Dataset extract:
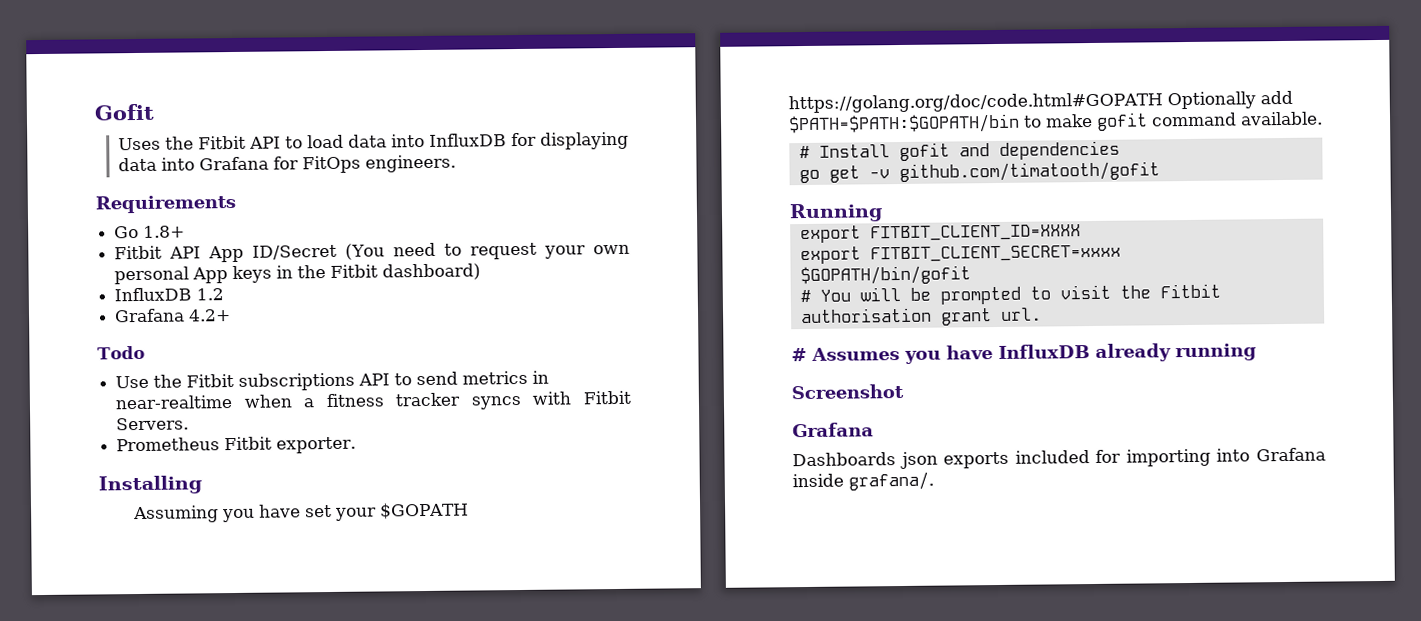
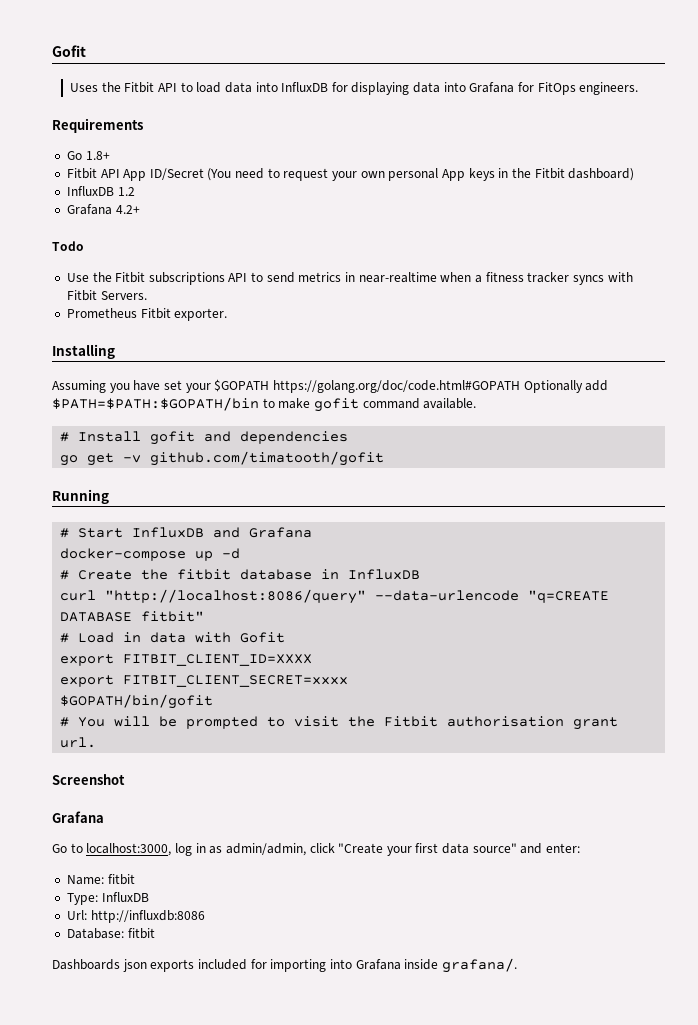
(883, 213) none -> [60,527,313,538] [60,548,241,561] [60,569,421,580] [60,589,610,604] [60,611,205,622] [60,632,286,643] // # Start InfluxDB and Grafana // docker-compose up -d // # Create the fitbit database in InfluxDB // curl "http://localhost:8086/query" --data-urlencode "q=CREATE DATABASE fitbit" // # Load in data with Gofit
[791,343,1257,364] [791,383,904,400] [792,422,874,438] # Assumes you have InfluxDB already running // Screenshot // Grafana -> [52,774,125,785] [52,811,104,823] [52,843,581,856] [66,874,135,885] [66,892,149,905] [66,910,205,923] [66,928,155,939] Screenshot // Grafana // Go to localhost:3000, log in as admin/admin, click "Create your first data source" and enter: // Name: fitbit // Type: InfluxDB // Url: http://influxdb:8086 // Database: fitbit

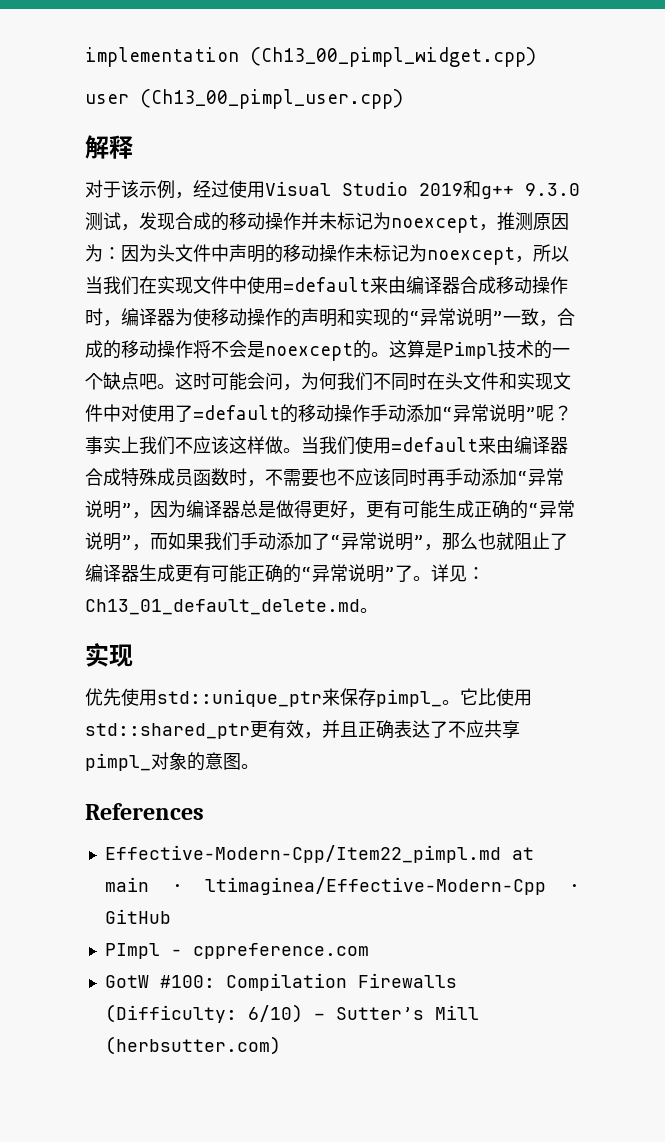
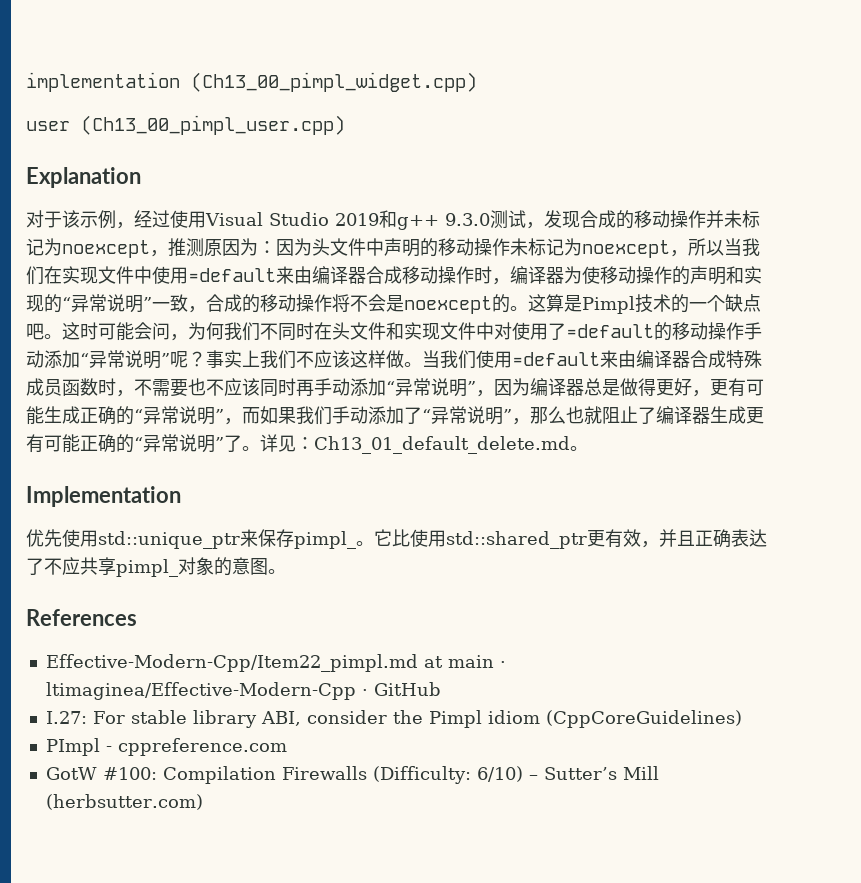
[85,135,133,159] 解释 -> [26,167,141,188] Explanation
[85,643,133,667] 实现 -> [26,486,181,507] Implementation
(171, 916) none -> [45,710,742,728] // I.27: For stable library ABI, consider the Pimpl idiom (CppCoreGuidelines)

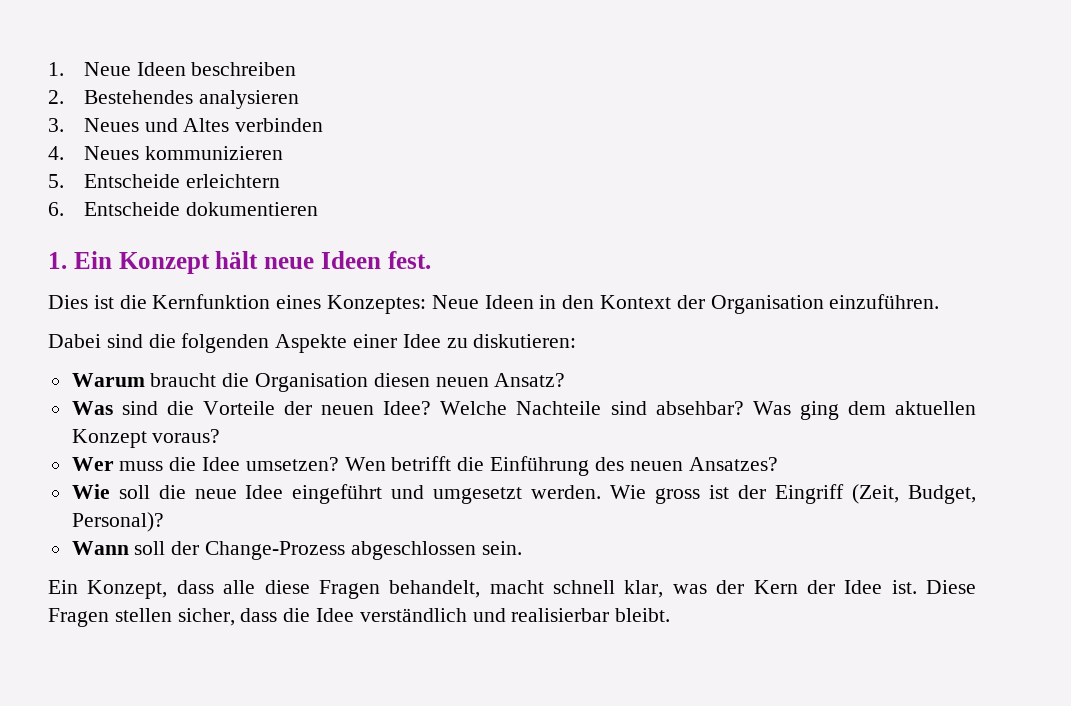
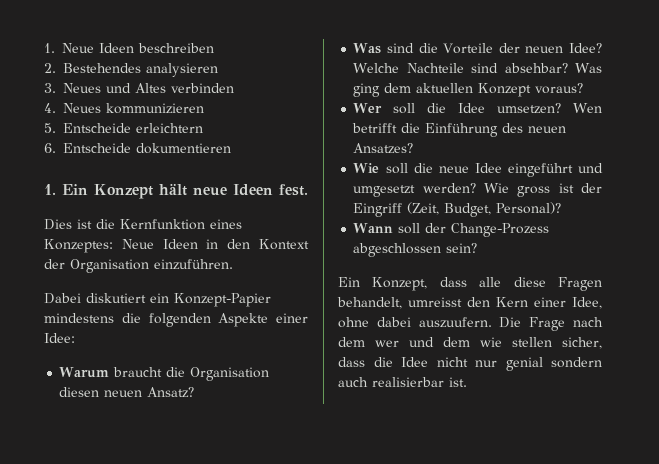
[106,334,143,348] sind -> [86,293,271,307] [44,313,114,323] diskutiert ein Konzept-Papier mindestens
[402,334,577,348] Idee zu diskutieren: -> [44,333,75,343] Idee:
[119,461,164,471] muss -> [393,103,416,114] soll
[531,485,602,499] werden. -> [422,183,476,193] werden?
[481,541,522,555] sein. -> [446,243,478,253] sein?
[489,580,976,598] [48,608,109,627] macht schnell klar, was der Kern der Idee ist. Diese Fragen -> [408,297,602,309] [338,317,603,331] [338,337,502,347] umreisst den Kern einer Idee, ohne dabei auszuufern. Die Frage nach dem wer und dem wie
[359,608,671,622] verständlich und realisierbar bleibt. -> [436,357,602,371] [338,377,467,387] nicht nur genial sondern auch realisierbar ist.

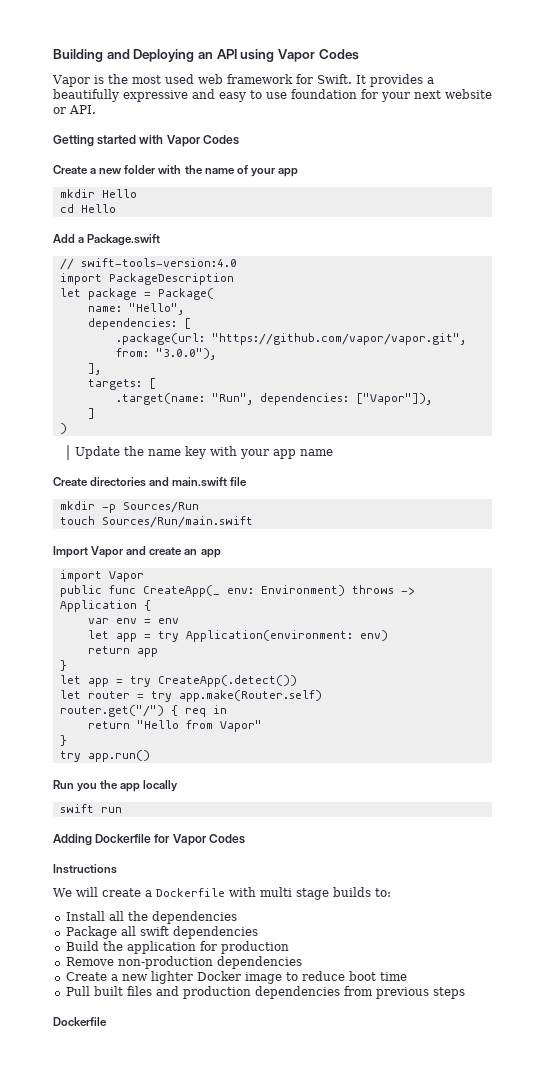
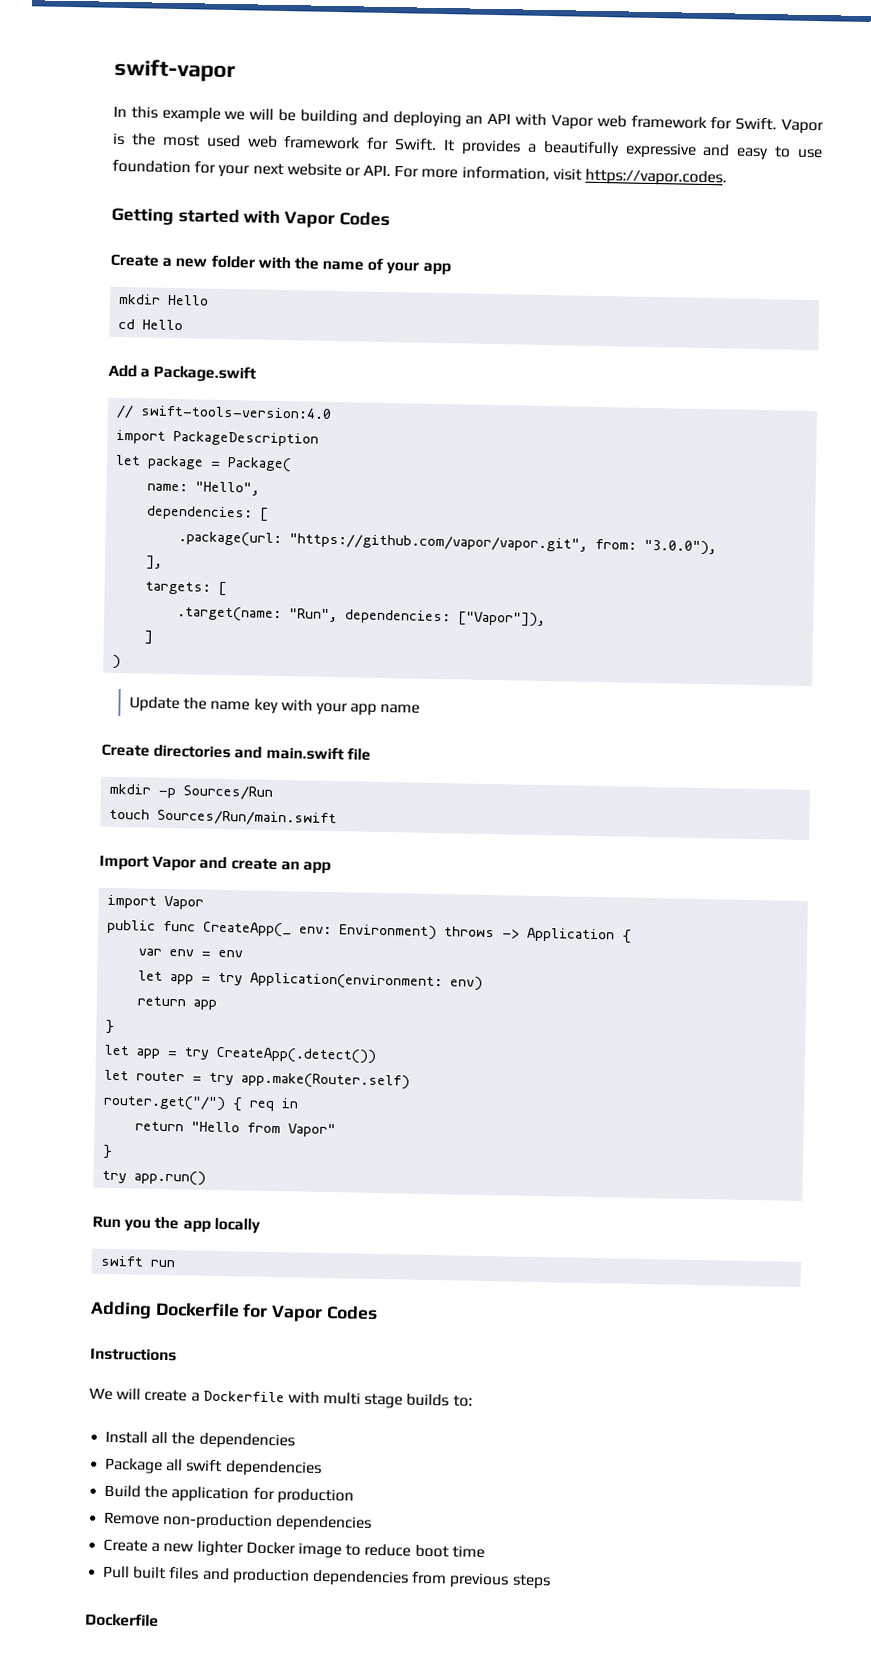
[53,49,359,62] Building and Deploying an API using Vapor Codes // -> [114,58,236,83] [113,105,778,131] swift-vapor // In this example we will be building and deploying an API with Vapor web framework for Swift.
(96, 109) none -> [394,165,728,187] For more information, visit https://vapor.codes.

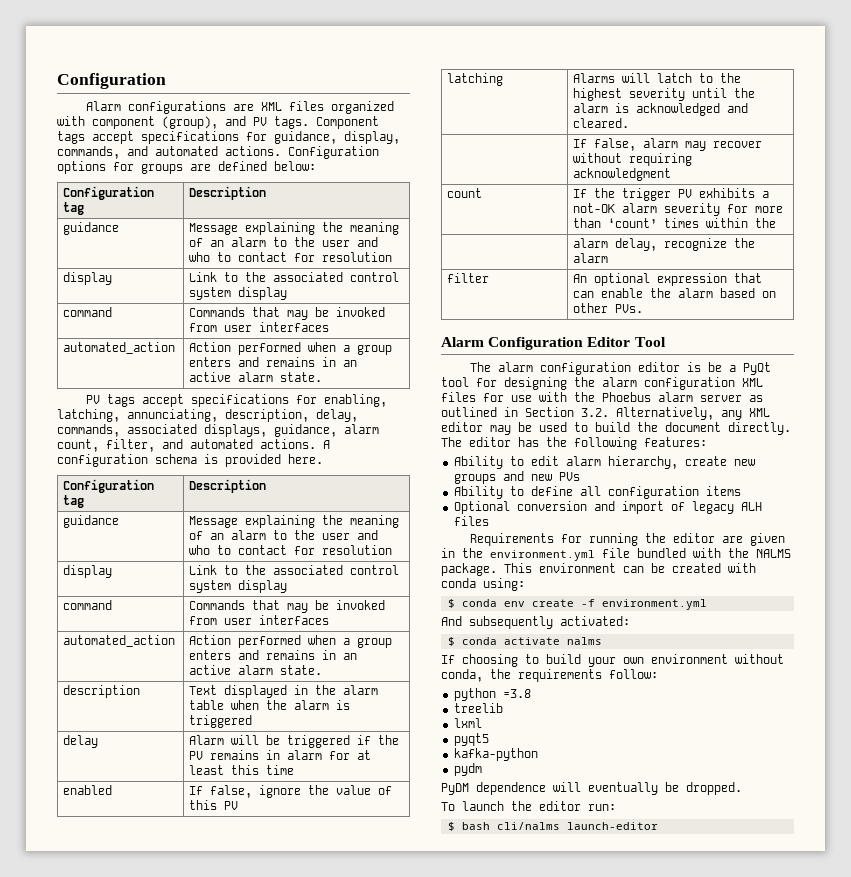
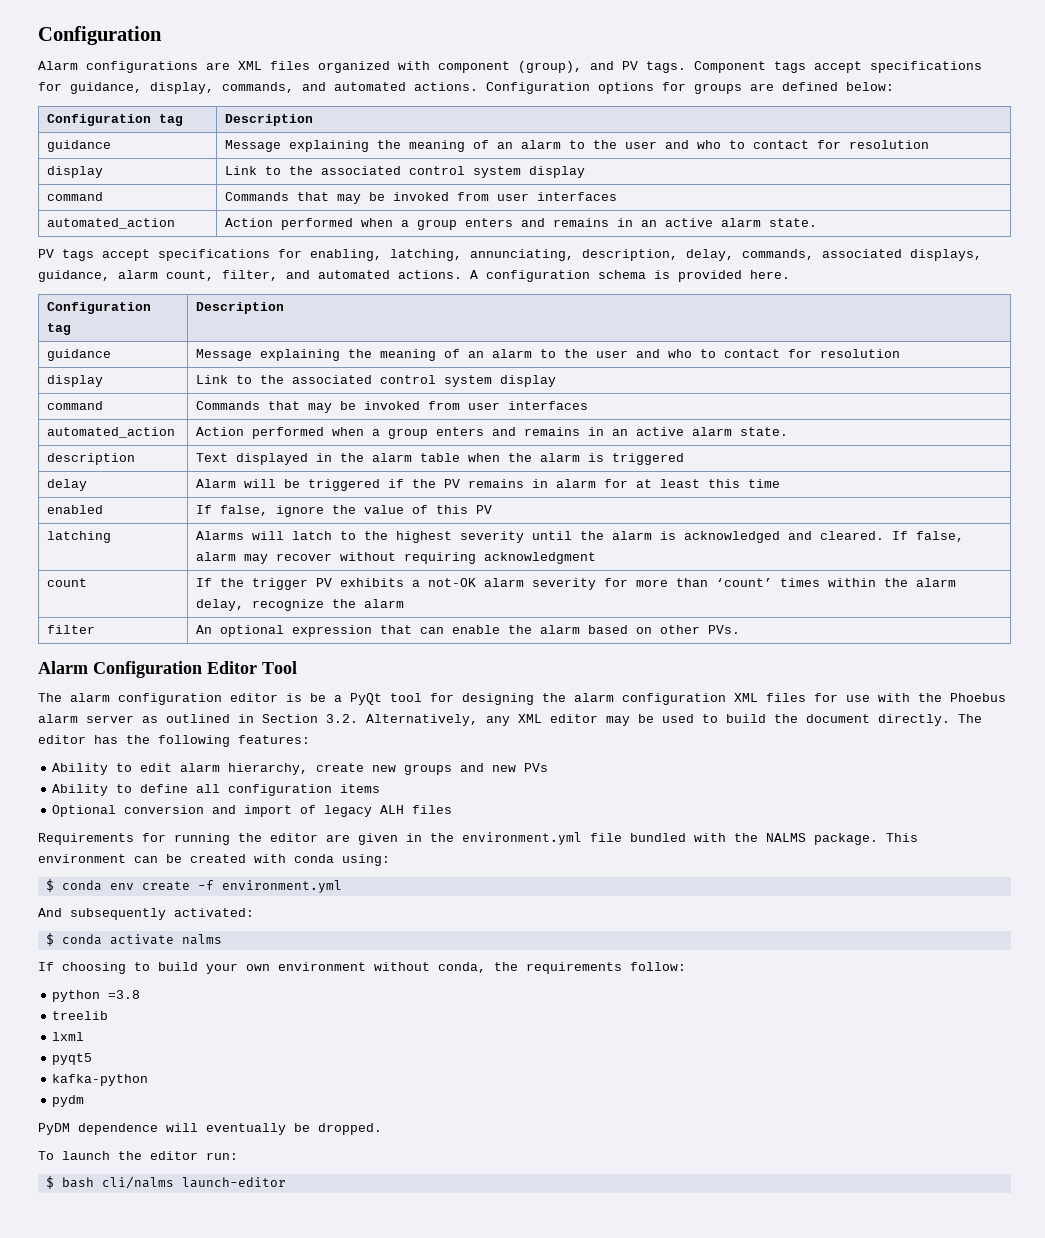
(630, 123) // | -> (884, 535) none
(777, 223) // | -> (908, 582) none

Prompt:
Beginning with the line that contains "[531,485,602,499] werden. ->", output each line of the material above through the last one exactly as it stands. Do not include the pictures.

Result for this exercise:
[531,485,602,499] werden. -> [422,183,476,193] werden?
[481,541,522,555] sein. -> [446,243,478,253] sein?
[489,580,976,598] [48,608,109,627] macht schnell klar, was der Kern der Idee ist. Diese Fragen -> [408,297,602,309] [338,317,603,331] [338,337,502,347] umreisst den Kern einer Idee, ohne dabei auszuufern. Die Frage nach dem wer und dem wie
[359,608,671,622] verständlich und realisierbar bleibt. -> [436,357,602,371] [338,377,467,387] nicht nur genial sondern auch realisierbar ist.

[53,49,359,62] Building and Deploying an API using Vapor Codes // -> [114,58,236,83] [113,105,778,131] swift-vapor // In this example we will be building and deploying an API with Vapor web framework for Swift.
(96, 109) none -> [394,165,728,187] For more information, visit https://vapor.codes.

(630, 123) // | -> (884, 535) none
(777, 223) // | -> (908, 582) none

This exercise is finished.